Copy out the records from the line containing "Can you describe" down to the line containing "0.016162, 0.999037, -0.665137]]", changing "lens line" to "intrinsics line" and leaving everything else unchanged. Give only those lines, without the pictures.

INPUT FOR THIS TASK:
##########

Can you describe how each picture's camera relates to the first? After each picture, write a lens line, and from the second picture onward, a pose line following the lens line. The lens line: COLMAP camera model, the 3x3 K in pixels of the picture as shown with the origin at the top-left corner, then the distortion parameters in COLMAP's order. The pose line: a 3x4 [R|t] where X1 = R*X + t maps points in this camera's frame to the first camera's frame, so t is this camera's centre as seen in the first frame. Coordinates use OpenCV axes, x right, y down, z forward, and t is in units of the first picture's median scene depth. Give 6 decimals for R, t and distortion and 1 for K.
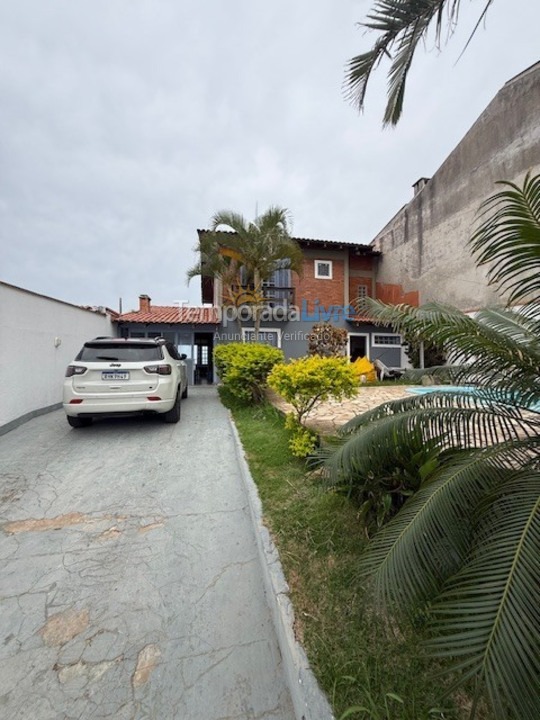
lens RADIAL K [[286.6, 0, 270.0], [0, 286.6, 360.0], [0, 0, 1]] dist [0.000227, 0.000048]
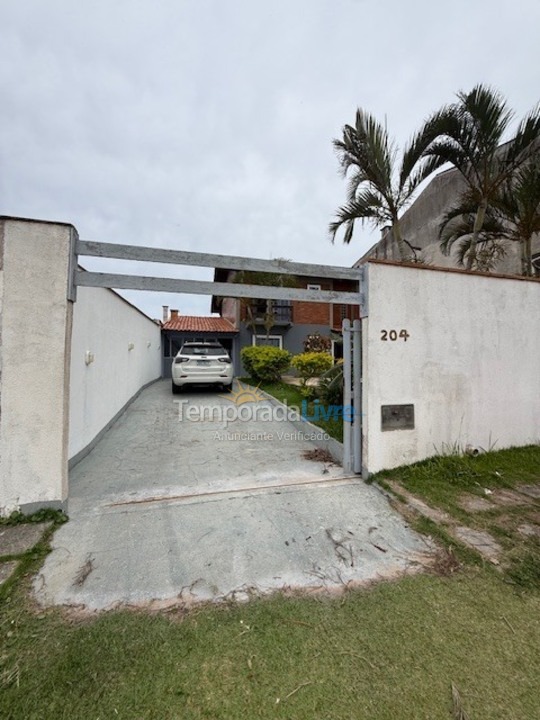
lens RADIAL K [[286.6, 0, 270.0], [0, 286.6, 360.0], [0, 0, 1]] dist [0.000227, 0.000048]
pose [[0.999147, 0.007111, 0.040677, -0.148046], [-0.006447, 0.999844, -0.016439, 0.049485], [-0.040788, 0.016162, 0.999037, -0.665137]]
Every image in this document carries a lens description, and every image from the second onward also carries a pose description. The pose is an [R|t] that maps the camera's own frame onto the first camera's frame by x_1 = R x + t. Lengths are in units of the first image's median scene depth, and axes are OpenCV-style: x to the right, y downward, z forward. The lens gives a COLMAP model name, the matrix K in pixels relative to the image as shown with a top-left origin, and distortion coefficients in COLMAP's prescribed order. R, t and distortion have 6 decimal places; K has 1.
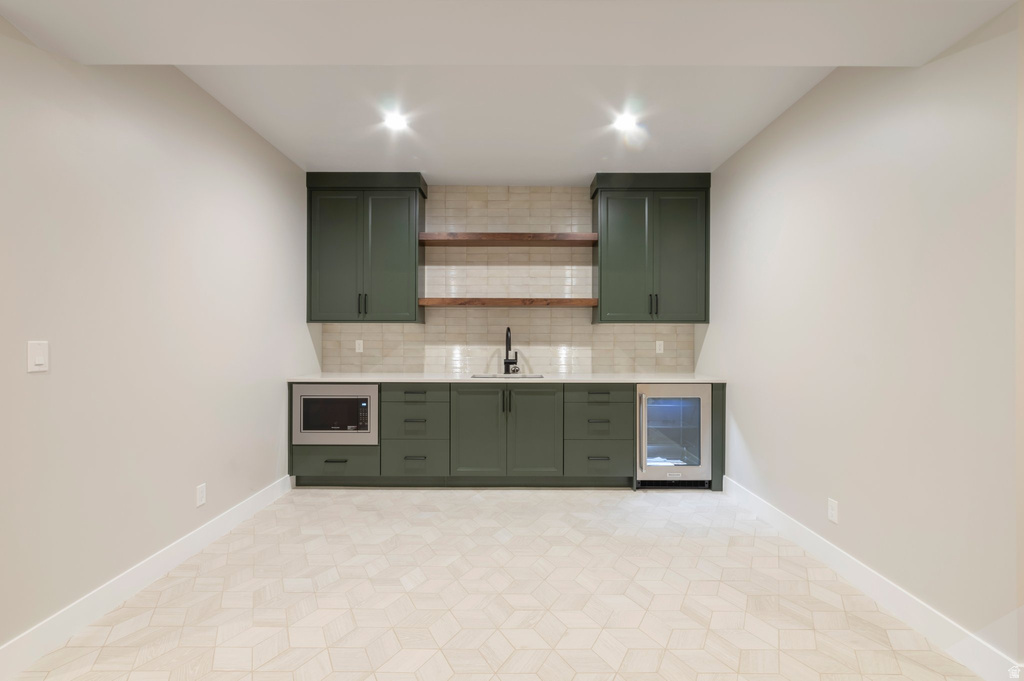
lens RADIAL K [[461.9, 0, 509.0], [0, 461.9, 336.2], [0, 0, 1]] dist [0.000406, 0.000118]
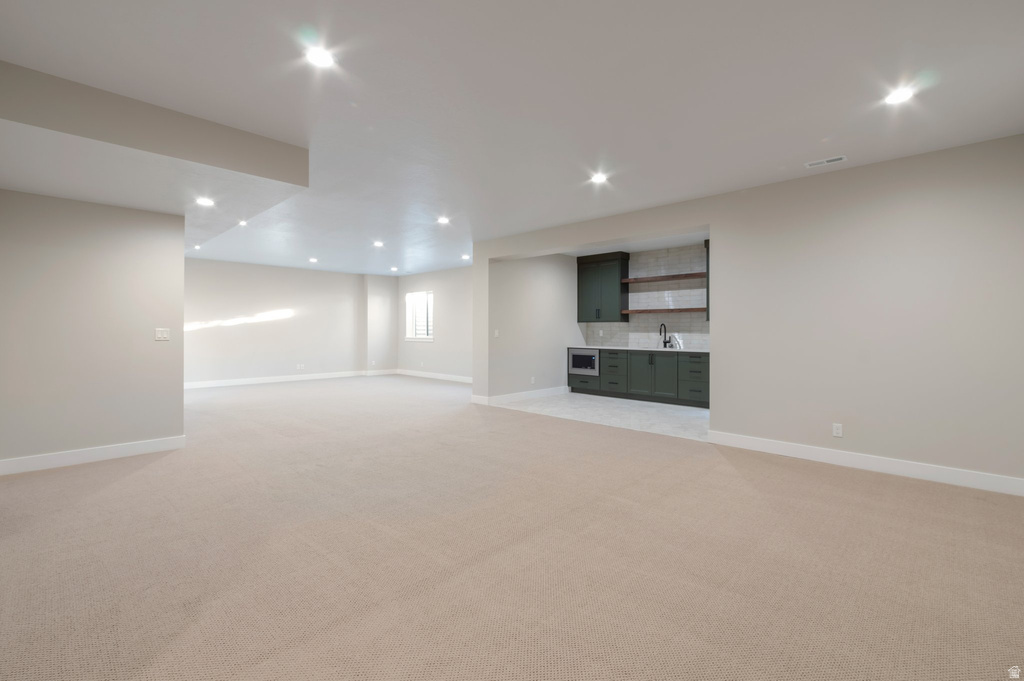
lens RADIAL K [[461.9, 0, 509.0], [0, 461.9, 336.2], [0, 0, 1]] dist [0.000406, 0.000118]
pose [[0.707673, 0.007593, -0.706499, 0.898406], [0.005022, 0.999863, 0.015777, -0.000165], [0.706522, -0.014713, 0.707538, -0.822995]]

##########

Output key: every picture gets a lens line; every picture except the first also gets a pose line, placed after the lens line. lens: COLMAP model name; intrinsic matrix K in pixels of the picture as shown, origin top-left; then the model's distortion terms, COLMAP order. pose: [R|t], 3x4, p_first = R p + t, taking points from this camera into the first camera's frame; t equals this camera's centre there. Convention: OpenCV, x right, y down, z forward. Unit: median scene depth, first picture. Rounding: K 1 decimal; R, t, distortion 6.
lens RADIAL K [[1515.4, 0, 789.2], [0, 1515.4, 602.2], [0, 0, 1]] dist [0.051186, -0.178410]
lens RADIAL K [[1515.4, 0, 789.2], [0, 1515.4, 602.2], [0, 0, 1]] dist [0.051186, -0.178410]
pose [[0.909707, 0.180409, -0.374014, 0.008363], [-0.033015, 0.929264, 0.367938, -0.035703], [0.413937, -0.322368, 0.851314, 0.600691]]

##########

TASK ANSWER:
Can you describe how each picture's camera relates to the first? After each picture, write a intrinsics line, and from the second picture onward, a pose line following the intrinsics line. The intrinsics line: COLMAP camera model, the 3x3 K in pixels of the picture as shown with the origin at the top-left corner, then the distortion parameters in COLMAP's order. The pose line: a 3x4 [R|t] where X1 = R*X + t maps points in this camera's frame to the first camera's frame, so t is this camera's centre as seen in the first frame. Coordinates use OpenCV axes, x right, y down, z forward, and t is in units of the first picture's median scene depth. Give 6 decimals for R, t and distortion and 1 for K.
lens RADIAL K [[286.6, 0, 270.0], [0, 286.6, 360.0], [0, 0, 1]] dist [0.000227, 0.000048]
lens RADIAL K [[286.6, 0, 270.0], [0, 286.6, 360.0], [0, 0, 1]] dist [0.000227, 0.000048]
pose [[0.999147, 0.007111, 0.040677, -0.148046], [-0.006447, 0.999844, -0.016439, 0.049485], [-0.040788, 0.016162, 0.999037, -0.665137]]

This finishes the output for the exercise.